Catherine Hale Robins has more luck sculpting her bronze-cast animals than she does selling them.
"This is a great town to make art," the Lawrence sculptor said. "It's not a particularly great town in which to sell it."
Robins said she had never been able to pinpoint exactly why. It could be the college town's average wages don't match the types of prices quality art tends to demand. Or that would-be buyers don't know many artists will set up payment plans for larger pieces.
Whatever the reason, an event opening this weekend is attempting to put more locally made art into Lawrence homes.
The fifth annual Lawrence Own-Your-Own art show and sale opens Saturday and runs through Oct. 2 at the newly completed Hobbs Taylor Lofts, 750 N.H. This is the first public event at the building.
The show features 150 works from 60 artists who live in Douglas County.
"It's a variety," said Lee Gerhard, a show organizer. "We have photography, oils, watercolors, acrylics, sculpture. There is at least one glass piece. There are one or two pieces of furniture."
And that means a variety of prices for potential buyers. Sales stickers run from $35 for a 2-by-2-inch mixed media piece to $3,800 for a large textile.
That's one message organizers hope to send to those who haven't purchased local art: It doesn't have to be expensive.
"The barrier is they go to the big galleries in the big cities and the prices are horrendous," Gerhard said. "Being an artist in one's own community is difficult."
Nancy Hernandez, an art historian and docent at the Spencer Museum of Art at Kansas University, served as juror for the show, which drew entries from 118 artists. Artists could submit five pieces, with Hernandez choosing no more than three for exhibition and sale.

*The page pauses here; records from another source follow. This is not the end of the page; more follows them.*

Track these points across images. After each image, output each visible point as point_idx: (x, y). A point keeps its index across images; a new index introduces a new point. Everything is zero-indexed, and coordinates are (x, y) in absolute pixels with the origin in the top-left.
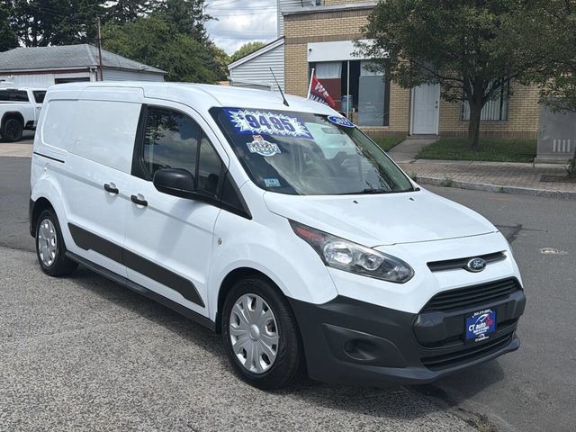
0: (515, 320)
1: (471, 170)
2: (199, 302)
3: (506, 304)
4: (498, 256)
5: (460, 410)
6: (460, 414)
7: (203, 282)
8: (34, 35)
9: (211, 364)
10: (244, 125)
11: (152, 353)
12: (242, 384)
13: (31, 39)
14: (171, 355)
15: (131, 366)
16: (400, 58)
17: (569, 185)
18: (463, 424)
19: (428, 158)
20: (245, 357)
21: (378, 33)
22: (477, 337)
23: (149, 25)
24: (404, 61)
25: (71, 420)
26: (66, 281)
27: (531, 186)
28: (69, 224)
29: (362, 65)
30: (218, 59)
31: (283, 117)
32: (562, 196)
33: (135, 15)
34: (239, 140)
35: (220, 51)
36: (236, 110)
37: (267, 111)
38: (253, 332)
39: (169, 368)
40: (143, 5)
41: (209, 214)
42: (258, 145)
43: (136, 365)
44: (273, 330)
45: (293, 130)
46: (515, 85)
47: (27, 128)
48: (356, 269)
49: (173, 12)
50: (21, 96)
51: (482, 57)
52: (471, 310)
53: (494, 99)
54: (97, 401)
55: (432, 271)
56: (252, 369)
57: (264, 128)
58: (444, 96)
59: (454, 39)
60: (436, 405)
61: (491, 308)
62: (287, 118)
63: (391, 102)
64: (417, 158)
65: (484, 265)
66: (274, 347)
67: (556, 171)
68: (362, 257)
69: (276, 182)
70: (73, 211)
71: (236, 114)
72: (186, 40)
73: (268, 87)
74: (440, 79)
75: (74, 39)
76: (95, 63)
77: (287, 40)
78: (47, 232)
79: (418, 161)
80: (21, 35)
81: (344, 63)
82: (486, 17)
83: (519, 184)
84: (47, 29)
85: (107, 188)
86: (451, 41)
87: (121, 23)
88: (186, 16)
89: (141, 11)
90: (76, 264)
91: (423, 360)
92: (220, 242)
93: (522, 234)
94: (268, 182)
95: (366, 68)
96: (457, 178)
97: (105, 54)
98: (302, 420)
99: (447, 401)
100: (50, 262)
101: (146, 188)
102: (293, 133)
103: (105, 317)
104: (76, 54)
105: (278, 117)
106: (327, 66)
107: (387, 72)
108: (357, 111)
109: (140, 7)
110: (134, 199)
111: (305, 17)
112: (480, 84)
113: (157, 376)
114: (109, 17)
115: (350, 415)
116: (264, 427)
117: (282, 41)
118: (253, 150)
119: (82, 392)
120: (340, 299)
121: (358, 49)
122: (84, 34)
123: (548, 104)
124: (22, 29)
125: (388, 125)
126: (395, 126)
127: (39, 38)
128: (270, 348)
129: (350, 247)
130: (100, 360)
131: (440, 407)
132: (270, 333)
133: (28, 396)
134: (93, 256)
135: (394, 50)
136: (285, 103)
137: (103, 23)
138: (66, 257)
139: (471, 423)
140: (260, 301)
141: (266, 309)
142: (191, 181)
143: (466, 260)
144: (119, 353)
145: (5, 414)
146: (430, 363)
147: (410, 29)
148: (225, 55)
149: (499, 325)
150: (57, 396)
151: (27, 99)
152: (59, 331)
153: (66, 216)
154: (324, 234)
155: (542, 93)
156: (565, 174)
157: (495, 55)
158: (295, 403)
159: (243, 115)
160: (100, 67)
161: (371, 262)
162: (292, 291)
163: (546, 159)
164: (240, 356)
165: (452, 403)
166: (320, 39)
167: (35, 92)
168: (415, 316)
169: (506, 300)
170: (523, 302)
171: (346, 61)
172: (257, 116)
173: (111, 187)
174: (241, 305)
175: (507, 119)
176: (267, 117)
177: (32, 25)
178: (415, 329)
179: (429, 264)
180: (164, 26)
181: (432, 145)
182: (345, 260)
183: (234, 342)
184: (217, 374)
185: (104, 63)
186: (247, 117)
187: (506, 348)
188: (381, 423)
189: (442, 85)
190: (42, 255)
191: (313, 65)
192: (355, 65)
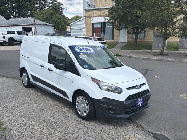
0: (148, 100)
1: (135, 53)
2: (67, 97)
3: (146, 96)
4: (144, 84)
5: (135, 123)
6: (135, 124)
7: (69, 92)
8: (16, 14)
9: (71, 113)
10: (78, 50)
11: (55, 110)
12: (79, 119)
13: (15, 15)
14: (60, 111)
15: (50, 115)
16: (116, 22)
17: (161, 57)
18: (136, 127)
19: (124, 49)
20: (80, 112)
21: (110, 16)
22: (139, 105)
23: (48, 11)
24: (117, 23)
25: (36, 131)
26: (31, 89)
27: (151, 57)
28: (31, 75)
29: (106, 24)
30: (67, 20)
31: (88, 47)
32: (159, 60)
33: (44, 8)
34: (77, 55)
35: (67, 18)
36: (75, 46)
37: (84, 46)
38: (82, 106)
39: (60, 115)
40: (46, 6)
41: (69, 74)
42: (82, 56)
43: (51, 114)
44: (87, 105)
45: (91, 51)
46: (147, 29)
47: (15, 42)
48: (108, 90)
49: (54, 7)
50: (13, 33)
51: (138, 23)
52: (137, 99)
53: (141, 33)
54: (42, 125)
55: (128, 90)
56: (82, 115)
57: (83, 51)
58: (128, 32)
59: (131, 18)
60: (129, 122)
61: (142, 98)
62: (89, 47)
63: (114, 34)
64: (121, 49)
65: (141, 87)
66: (88, 110)
67: (157, 52)
68: (110, 87)
69: (87, 66)
70: (32, 71)
71: (76, 47)
72: (58, 15)
73: (81, 30)
74: (127, 28)
75: (27, 15)
76: (33, 23)
77: (86, 17)
78: (25, 76)
79: (122, 50)
80: (12, 14)
81: (101, 23)
82: (139, 12)
83: (148, 57)
84: (19, 12)
85: (41, 66)
86: (130, 18)
87: (40, 11)
88: (58, 9)
89: (45, 7)
90: (33, 85)
91: (125, 112)
92: (73, 82)
93: (149, 72)
94: (85, 66)
95: (107, 25)
96: (132, 55)
97: (36, 20)
98: (95, 129)
99: (131, 121)
100: (26, 84)
101: (52, 67)
102: (91, 52)
103: (42, 100)
104: (28, 20)
105: (86, 48)
106: (97, 24)
107: (113, 26)
108: (105, 36)
109: (45, 6)
110: (49, 69)
111: (91, 11)
112: (137, 29)
113: (57, 117)
114: (36, 9)
115: (108, 126)
116: (86, 131)
117: (85, 17)
118: (81, 57)
119: (38, 123)
120: (105, 98)
121: (105, 20)
122: (30, 14)
123: (155, 36)
124: (12, 13)
125: (113, 40)
126: (115, 40)
127: (17, 15)
128: (87, 110)
129: (107, 84)
130: (42, 113)
131: (130, 123)
132: (86, 106)
133: (24, 124)
134: (37, 83)
135: (115, 20)
136: (88, 43)
137: (35, 11)
138: (30, 83)
139: (137, 127)
140: (84, 98)
141: (85, 100)
142: (64, 66)
143: (136, 86)
144: (47, 111)
145: (19, 130)
146: (127, 113)
147: (119, 15)
148: (69, 19)
149: (144, 102)
150: (32, 124)
151: (15, 34)
152: (30, 105)
153: (30, 72)
154: (100, 81)
155: (154, 32)
156: (160, 54)
157: (141, 22)
158: (93, 124)
159: (78, 47)
160: (35, 24)
161: (112, 88)
162: (92, 96)
163: (155, 49)
164: (79, 112)
165: (133, 121)
166: (95, 17)
167: (17, 32)
168: (123, 102)
169: (146, 95)
170: (150, 95)
171: (102, 23)
172: (81, 48)
173: (42, 66)
174: (79, 98)
175: (144, 38)
176: (84, 48)
177: (15, 11)
178: (124, 105)
179: (127, 88)
180: (52, 12)
181: (125, 45)
182: (106, 87)
183: (77, 108)
184: (73, 116)
185: (36, 23)
186: (79, 48)
187: (146, 107)
188: (115, 128)
189: (128, 30)
190: (24, 82)
191: (93, 24)
192: (104, 24)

Lawrence Own-Your-Own Art Show
- Where: Hobbs Taylor Lofts, Eighth and New Hampshire St., Lawrence
- Age limit: All ages
- Cost: Free
"There are lots of different kinds of art going on in town, and we wanted that represented in the show," Hernandez said. "I think Lawrence should be pretty proud. This is kind of an art mecca."
Prizes from the jury process will be awarded during an opening reception from 6 p.m. to 9 p.m. Saturday. A "people's choice" award will be given at the conclusion of the show.
"The quality automatically goes up when you have a juried show," Gerhard said. "And it provides an opportunity for young and unknown artists to enter."
Artists are not charged an entry fee, but they agree to donate 20 percent from any piece sold to the Bert Nash Community Mental Health Center, 200 Maine. The show has generated between $4,000 and $6,000 annually for Bert Nash's endowment fund to support a variety of programs.
"It's a win-win for both the community, which gets to look at some nice, local artwork, and it supports not only local artists but Bert Nash," said Scott McMichael, a Bert Nash spokesman and show organizer. "It's a great venue for local artwork."
Robins, who had sculptures of a coyote and a bobcat accepted, said juried shows were a way to make sure her skills were honed.
"It's kind of a way of measuring up," she said. "It's a way to make sure you're competitive with other people in the country."
Arts patrons will be keeping a close eye on the show, as well. John Parker, who has purchased art from the LOYO show for three of its four years, said it was an accessible sale that people of any art knowledge or pocketbook size should feel comfortable at.
"I think people are a little intimidated to go to an art show," Parker said. "If you're not in the circle and don't know the people, you might feel intimidated to walk in from the street. That can't be further from the truth with the people who set up this show."